- Exercise directions:
Please take the records that follow and repeat exactly the lines starting with the line with "31: (265, 19, 2.20)" and going on through the line with "48: (383, 82, 1.35)".

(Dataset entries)

************

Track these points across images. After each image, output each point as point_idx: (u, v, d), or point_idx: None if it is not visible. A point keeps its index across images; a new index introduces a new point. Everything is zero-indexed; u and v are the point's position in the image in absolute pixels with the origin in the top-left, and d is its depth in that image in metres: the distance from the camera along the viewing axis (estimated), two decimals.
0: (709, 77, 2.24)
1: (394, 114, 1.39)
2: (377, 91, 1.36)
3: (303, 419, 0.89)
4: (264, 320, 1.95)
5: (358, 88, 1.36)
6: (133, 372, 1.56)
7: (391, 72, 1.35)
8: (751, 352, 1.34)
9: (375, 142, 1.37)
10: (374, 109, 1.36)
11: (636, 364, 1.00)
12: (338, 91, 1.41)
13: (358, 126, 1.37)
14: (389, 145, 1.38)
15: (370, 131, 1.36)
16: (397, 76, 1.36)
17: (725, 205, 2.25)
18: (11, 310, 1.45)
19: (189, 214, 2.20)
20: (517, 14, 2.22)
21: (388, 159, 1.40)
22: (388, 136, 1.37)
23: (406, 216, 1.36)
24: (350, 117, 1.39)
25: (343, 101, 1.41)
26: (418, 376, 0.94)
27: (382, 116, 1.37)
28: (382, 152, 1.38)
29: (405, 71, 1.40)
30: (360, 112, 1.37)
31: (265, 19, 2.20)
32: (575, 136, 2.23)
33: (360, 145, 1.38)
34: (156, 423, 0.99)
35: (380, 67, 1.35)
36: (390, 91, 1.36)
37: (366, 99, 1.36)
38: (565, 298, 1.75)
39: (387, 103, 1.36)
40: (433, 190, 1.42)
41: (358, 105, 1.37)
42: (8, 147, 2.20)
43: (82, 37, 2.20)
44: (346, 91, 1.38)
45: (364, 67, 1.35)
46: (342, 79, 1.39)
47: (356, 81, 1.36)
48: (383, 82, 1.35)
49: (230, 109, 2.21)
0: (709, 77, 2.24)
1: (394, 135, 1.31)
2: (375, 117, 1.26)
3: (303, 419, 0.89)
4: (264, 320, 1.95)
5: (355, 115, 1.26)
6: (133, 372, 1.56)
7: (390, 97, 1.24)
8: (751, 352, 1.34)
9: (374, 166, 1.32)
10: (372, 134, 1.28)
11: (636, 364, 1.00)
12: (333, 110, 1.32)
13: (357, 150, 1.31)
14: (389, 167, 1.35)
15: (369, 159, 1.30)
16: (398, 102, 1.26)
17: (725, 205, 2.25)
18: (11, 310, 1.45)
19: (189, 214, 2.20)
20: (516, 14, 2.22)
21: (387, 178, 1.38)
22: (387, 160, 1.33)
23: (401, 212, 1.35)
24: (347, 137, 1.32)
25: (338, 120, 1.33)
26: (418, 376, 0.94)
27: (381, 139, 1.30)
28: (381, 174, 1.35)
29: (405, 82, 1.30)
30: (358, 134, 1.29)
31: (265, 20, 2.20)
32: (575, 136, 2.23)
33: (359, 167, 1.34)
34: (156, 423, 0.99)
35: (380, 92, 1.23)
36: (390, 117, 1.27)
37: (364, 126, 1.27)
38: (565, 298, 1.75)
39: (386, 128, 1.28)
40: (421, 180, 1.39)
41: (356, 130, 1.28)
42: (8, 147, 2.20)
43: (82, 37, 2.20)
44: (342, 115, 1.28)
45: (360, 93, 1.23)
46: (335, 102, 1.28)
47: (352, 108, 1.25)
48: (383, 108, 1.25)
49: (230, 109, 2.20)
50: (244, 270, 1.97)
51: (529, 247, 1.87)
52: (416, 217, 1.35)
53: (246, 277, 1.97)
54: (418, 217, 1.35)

************

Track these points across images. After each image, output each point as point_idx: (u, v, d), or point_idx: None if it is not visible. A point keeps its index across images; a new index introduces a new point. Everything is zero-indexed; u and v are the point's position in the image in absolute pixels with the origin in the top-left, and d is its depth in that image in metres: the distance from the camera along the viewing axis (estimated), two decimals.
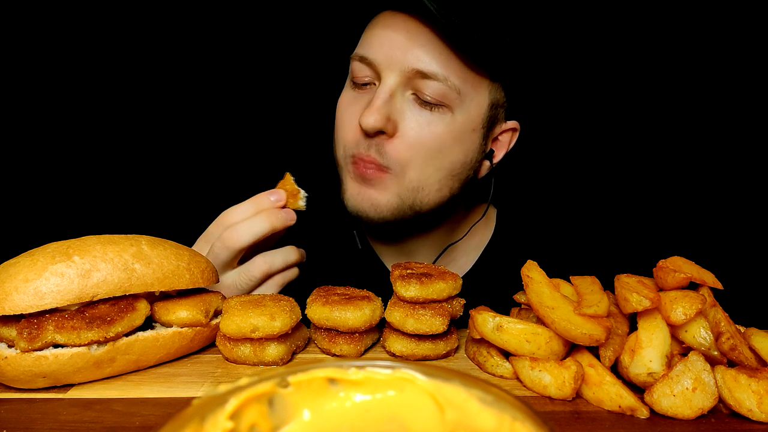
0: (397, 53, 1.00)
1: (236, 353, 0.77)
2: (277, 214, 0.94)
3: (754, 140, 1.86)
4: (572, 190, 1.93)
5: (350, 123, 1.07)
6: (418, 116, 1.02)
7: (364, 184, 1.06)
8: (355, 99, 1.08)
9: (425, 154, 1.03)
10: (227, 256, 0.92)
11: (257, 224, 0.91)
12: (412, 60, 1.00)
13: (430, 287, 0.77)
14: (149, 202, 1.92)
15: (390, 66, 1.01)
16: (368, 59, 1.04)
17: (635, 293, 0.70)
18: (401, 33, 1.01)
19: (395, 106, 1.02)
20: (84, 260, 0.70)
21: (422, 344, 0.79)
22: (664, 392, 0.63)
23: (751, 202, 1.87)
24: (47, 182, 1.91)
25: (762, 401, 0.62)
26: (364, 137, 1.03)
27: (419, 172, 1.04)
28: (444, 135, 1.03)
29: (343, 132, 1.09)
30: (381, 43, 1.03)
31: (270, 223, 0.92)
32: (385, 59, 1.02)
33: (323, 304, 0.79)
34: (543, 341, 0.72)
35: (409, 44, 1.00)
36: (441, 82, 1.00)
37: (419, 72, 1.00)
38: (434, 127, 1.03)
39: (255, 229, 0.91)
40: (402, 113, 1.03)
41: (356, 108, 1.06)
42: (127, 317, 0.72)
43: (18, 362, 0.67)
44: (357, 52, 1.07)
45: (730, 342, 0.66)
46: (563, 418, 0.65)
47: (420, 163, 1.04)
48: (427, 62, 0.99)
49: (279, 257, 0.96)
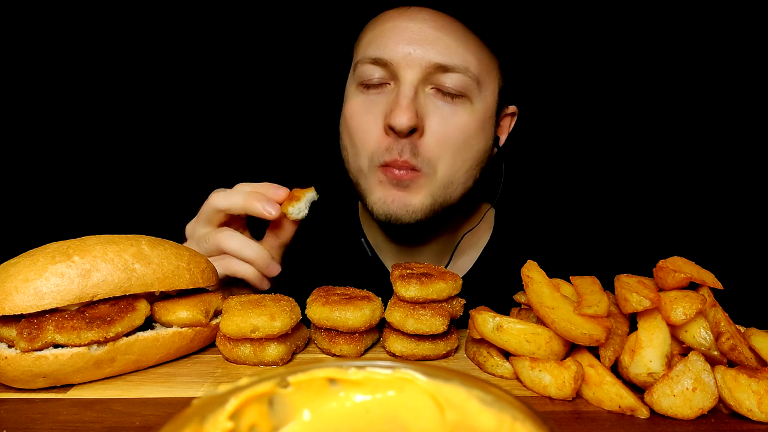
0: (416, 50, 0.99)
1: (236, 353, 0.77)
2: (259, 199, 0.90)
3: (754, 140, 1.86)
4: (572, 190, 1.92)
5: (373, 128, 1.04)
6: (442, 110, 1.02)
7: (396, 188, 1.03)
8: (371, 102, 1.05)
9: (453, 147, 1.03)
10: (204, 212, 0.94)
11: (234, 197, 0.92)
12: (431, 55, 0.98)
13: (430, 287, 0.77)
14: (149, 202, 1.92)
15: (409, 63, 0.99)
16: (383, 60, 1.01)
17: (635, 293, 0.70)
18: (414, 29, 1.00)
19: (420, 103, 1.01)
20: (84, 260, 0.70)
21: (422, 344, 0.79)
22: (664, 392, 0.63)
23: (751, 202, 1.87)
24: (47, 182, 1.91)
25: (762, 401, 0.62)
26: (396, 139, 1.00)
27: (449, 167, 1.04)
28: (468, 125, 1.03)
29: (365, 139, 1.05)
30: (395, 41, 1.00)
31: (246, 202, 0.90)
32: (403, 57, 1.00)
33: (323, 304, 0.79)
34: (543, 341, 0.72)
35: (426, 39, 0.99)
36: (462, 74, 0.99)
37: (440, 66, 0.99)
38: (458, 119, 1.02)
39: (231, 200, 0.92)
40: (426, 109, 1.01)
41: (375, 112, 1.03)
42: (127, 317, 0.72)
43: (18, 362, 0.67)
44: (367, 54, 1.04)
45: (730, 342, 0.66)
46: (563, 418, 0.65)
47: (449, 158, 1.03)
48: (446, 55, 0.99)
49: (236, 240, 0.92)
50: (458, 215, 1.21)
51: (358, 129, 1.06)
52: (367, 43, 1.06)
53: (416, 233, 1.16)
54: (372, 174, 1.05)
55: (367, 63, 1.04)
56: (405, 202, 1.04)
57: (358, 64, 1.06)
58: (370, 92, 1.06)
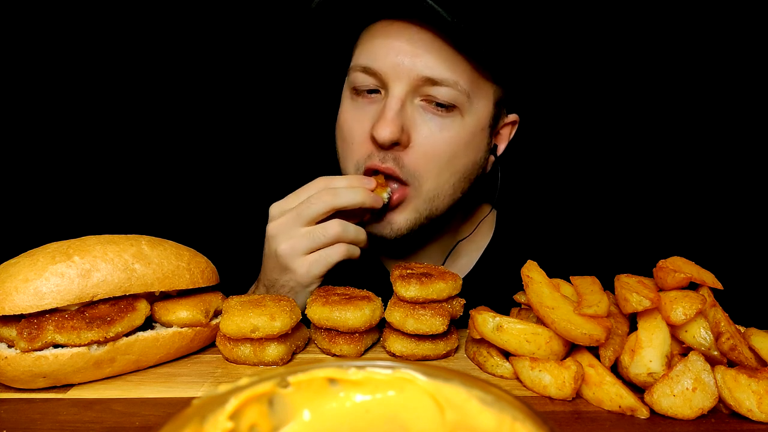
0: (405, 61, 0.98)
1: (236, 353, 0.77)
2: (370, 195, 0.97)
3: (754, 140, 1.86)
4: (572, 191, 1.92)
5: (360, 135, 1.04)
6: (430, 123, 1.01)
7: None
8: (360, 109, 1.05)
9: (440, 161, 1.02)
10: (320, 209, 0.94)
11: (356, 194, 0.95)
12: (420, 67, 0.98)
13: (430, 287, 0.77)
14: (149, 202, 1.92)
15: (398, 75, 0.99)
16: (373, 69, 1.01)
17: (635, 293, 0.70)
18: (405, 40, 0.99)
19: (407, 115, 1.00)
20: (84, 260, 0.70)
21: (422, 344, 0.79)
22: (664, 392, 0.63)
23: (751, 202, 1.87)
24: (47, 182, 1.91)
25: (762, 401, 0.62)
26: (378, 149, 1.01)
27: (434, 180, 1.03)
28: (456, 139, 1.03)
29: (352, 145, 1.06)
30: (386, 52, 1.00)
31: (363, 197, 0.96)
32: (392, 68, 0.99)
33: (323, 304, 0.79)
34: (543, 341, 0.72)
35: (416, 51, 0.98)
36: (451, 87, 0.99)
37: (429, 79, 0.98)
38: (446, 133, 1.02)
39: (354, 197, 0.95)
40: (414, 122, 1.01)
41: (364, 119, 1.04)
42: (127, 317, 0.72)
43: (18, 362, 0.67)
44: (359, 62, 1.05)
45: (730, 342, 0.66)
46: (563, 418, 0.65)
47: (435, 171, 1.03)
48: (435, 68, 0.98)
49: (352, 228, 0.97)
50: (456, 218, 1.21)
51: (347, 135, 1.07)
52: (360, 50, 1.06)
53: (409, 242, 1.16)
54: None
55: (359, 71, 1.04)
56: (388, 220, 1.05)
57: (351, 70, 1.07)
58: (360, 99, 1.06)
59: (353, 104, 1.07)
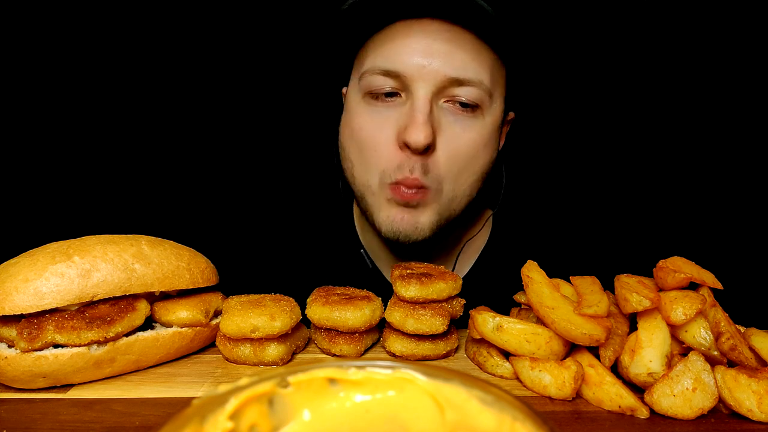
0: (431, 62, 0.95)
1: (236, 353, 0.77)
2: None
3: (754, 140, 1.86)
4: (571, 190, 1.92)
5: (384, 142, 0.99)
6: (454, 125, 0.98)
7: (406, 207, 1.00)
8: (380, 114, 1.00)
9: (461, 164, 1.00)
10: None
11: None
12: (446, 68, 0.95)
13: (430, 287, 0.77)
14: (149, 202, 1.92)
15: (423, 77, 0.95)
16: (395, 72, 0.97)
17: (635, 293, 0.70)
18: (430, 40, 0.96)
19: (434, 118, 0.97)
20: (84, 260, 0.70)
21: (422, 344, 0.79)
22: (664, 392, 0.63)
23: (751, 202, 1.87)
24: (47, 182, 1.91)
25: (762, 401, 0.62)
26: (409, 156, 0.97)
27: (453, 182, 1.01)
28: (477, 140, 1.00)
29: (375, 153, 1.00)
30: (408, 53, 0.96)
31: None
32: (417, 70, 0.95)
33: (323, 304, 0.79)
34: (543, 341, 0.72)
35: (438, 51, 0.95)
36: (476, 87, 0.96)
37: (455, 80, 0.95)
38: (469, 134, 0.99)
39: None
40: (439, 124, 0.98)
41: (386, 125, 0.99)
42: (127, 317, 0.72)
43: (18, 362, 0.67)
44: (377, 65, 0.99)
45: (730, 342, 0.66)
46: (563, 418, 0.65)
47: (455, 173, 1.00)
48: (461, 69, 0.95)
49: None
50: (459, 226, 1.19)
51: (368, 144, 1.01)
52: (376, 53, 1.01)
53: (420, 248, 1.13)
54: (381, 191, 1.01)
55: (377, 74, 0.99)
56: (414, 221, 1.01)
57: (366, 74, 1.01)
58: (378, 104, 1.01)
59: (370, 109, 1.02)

************

- Expected output:
31: (265, 19, 2.20)
32: (575, 136, 2.23)
33: (360, 145, 1.38)
34: (156, 423, 0.99)
35: (380, 67, 1.35)
36: (390, 91, 1.36)
37: (366, 99, 1.36)
38: (565, 298, 1.75)
39: (387, 103, 1.36)
40: (433, 190, 1.42)
41: (358, 105, 1.37)
42: (8, 147, 2.20)
43: (82, 37, 2.20)
44: (346, 91, 1.38)
45: (364, 67, 1.35)
46: (342, 79, 1.39)
47: (356, 81, 1.36)
48: (383, 82, 1.35)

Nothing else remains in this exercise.